- Data shown -
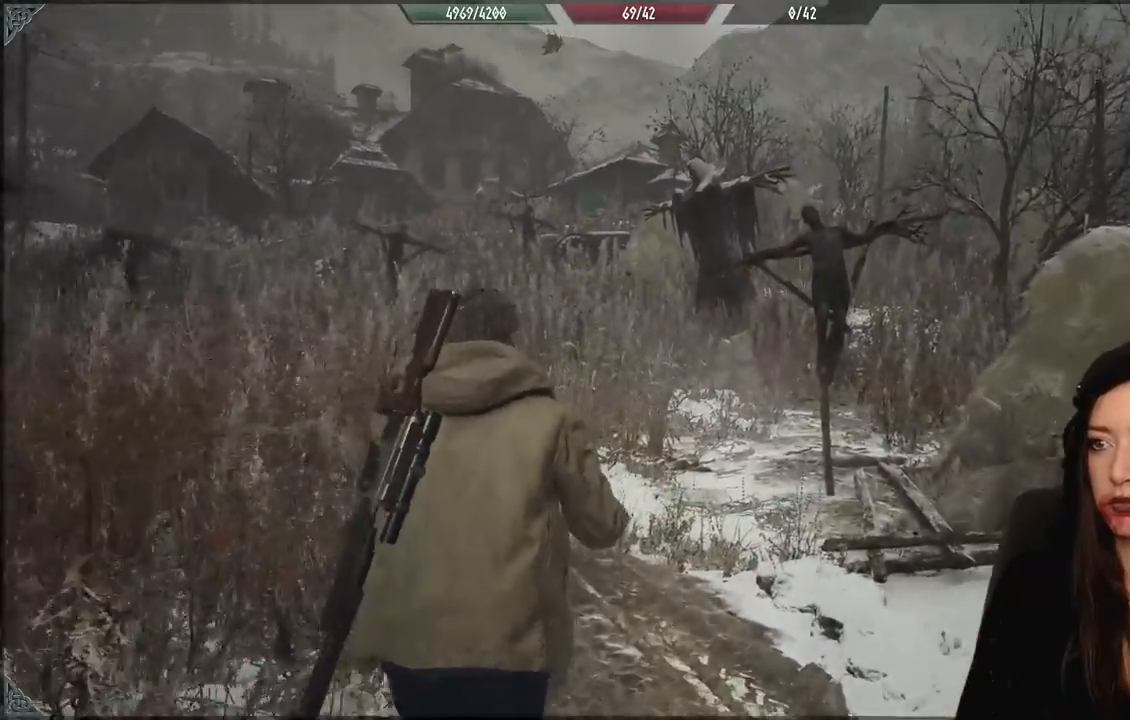
Gameplay with a controller (Xbox layout); each line is a JSON object with the inputs held at the frame after it. "events" lists button and stick changes between this image and that frame as [ms after this image, input, new state], when the widget could be followed in between. Not read: Z.
{"buttons": [], "left_stick": "up", "right_stick": "up-left", "events": [[67, "right_stick", "up-left"]]}
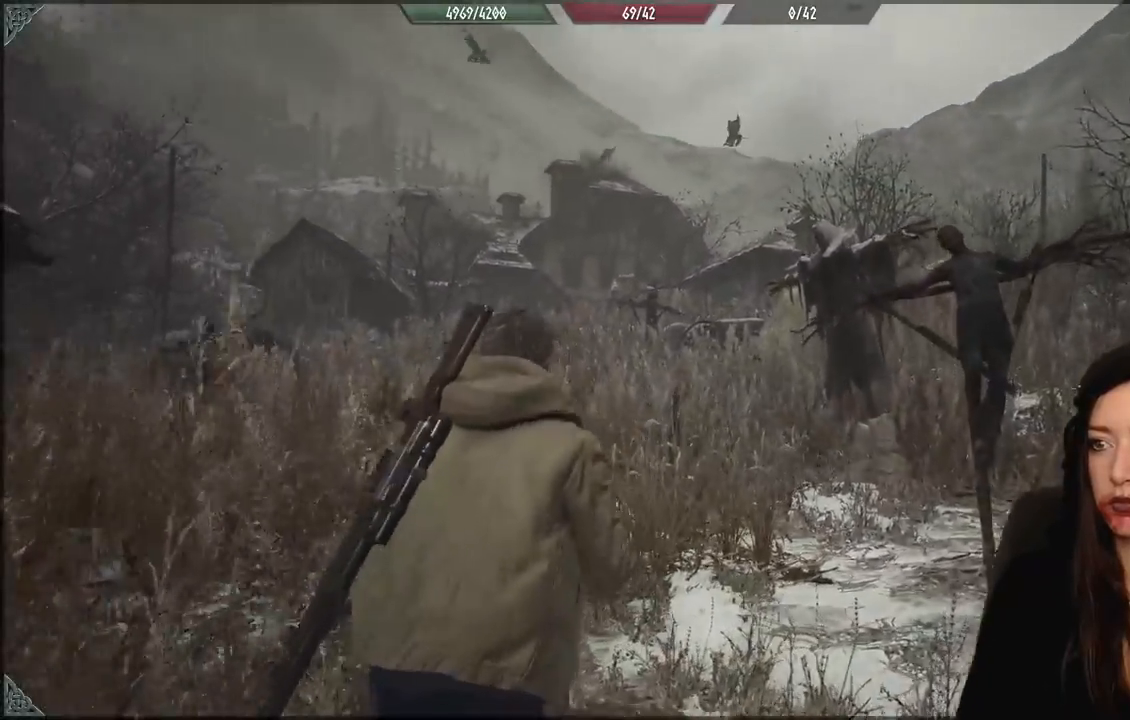
{"buttons": [], "left_stick": "up", "right_stick": "center", "events": [[417, "right_stick", "center"]]}
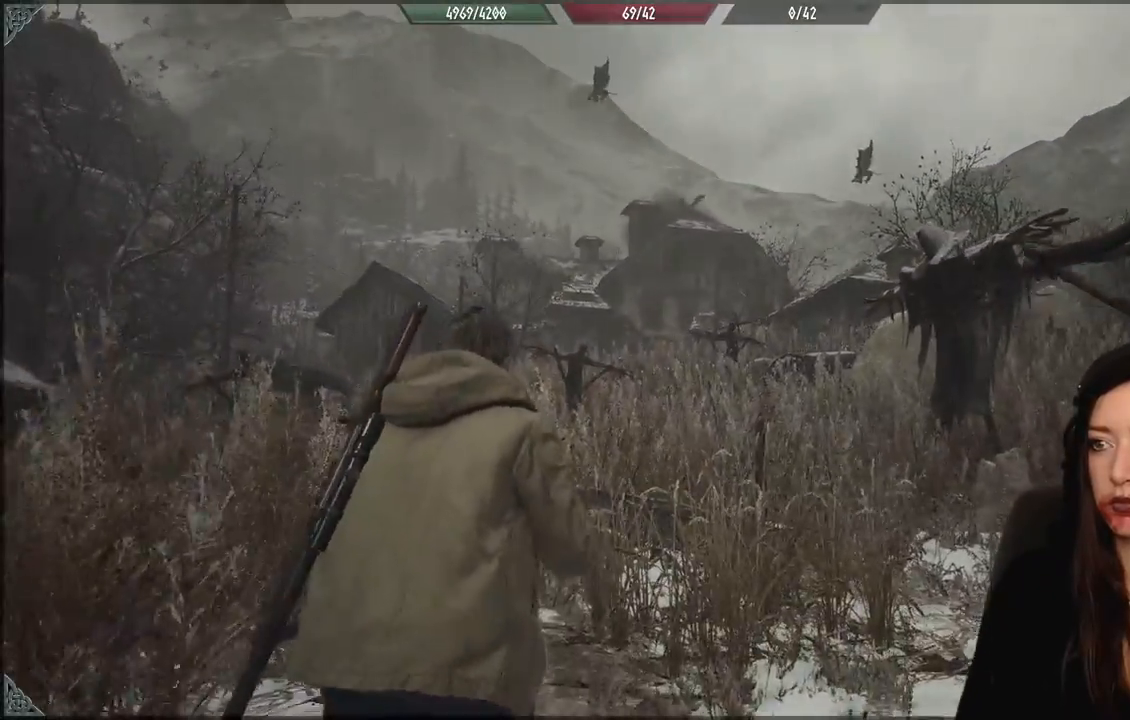
{"buttons": [], "left_stick": "up", "right_stick": "center", "events": []}
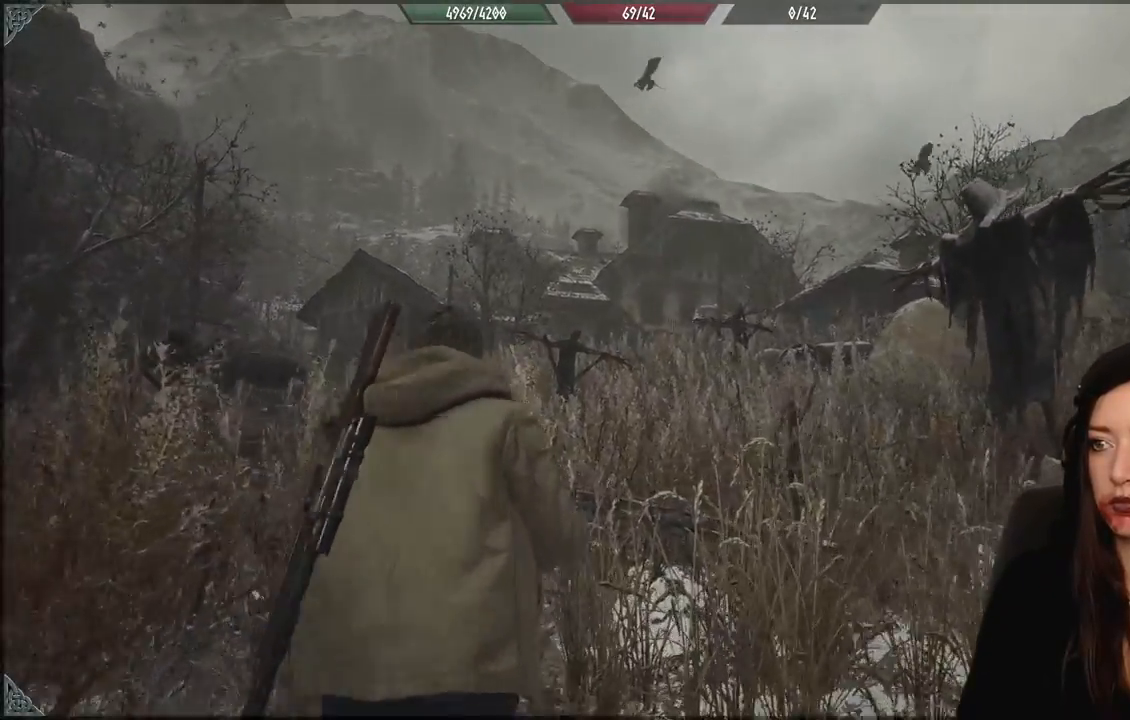
{"buttons": [], "left_stick": "up", "right_stick": "center", "events": []}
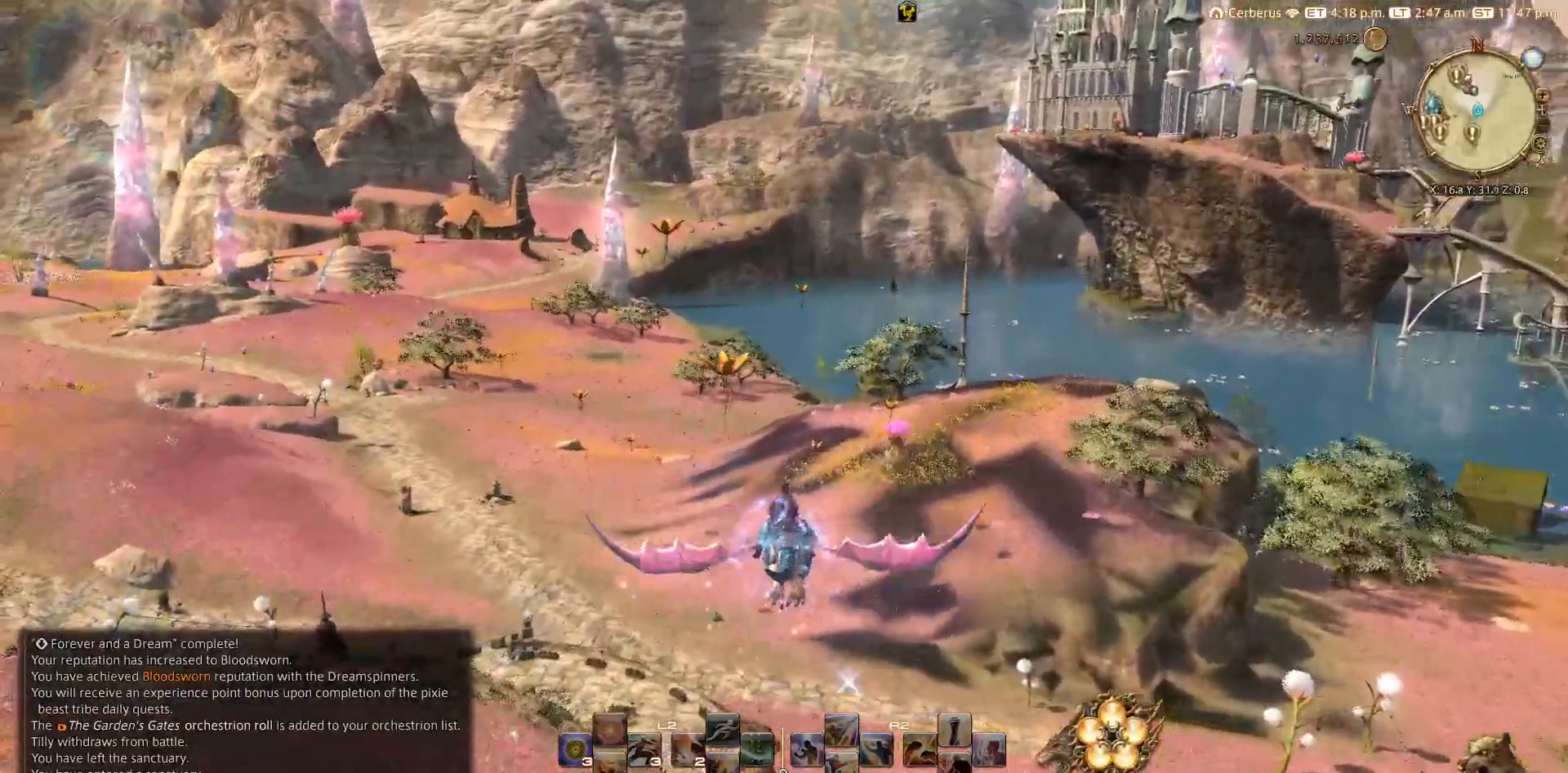
Gameplay with a controller (PlayStation layout); each line is a JSON object with the inputs held at the frame after it. "events" lists button and stick changes between this image and that frame as [ms after this image, input, new state], when the widget could be followed in between.
{"buttons": [], "left_stick": "up", "right_stick": "down-left", "events": []}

- Activity -
Give back the material word for word and drop the pictures it holds.

- Answer area -
Gameplay with a controller (Xbox layout); each line is a JSON object with the inputs held at the frame after it. "events" lists button and stick changes between this image and that frame as [ms after this image, input, new state], when the widget could be followed in between. Not read: Z.
{"buttons": [], "left_stick": "up", "right_stick": "up-left", "events": [[67, "right_stick", "up-left"]]}
{"buttons": [], "left_stick": "up", "right_stick": "center", "events": [[417, "right_stick", "center"]]}
{"buttons": [], "left_stick": "up", "right_stick": "center", "events": []}
{"buttons": [], "left_stick": "up", "right_stick": "center", "events": []}
Gameplay with a controller (PlayStation layout); each line is a JSON object with the inputs held at the frame after it. "events" lists button and stick changes between this image and that frame as [ms after this image, input, new state], when the widget could be followed in between.
{"buttons": [], "left_stick": "up", "right_stick": "down-left", "events": []}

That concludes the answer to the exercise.